• [Task brief] Pick out each line below that contains the word "Coil" and copy those lines unchanged.

• [Materials provided]
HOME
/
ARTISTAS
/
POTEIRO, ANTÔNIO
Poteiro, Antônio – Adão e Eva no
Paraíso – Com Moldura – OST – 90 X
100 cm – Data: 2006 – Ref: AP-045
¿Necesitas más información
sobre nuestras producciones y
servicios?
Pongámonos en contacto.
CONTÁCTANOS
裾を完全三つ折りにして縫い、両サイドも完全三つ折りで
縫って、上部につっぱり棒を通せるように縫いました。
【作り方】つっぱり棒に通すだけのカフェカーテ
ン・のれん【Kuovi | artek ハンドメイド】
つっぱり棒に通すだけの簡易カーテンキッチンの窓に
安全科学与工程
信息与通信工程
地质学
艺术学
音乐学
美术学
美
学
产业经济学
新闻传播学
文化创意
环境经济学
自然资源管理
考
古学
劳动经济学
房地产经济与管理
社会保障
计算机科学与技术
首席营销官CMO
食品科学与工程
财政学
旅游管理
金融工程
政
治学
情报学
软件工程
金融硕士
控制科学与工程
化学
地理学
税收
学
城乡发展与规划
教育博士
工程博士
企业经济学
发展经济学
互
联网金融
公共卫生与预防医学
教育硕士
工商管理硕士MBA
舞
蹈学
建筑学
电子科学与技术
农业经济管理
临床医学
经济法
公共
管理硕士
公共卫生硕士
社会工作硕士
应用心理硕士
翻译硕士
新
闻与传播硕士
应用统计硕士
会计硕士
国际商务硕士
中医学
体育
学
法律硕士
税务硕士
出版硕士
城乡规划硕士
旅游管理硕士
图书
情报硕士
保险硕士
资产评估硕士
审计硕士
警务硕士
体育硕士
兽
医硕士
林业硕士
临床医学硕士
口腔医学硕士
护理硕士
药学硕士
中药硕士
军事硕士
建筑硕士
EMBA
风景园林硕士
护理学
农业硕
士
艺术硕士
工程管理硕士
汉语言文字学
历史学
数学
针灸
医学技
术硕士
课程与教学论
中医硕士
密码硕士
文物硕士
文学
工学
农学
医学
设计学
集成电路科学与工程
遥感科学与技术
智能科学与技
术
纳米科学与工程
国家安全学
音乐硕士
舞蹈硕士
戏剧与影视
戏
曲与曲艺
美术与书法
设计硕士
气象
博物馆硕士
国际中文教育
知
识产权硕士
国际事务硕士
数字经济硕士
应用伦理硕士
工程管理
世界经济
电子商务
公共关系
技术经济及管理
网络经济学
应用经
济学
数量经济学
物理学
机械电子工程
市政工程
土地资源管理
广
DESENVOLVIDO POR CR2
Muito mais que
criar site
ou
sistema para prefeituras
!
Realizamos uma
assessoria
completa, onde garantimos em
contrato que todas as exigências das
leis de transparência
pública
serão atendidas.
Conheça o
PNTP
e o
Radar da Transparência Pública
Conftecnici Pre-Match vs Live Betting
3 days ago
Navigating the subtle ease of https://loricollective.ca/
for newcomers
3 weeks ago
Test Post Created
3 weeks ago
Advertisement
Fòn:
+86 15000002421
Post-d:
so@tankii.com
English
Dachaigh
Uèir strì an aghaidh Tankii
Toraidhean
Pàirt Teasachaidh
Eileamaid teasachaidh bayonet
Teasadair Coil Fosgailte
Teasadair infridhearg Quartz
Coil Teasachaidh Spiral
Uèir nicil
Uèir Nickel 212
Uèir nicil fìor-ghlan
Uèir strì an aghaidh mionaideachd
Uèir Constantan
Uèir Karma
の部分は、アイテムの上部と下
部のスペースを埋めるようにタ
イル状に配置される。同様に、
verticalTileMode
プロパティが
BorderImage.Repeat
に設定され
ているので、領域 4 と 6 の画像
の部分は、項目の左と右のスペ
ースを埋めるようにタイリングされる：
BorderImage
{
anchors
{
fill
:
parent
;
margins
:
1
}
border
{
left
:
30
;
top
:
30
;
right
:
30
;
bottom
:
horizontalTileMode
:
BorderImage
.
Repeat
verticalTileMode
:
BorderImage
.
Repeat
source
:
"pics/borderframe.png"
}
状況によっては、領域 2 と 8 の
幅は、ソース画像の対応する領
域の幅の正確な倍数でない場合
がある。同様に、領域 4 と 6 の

• [Task output]
Teasadair Coil Fosgailte
Coil Teasachaidh Spiral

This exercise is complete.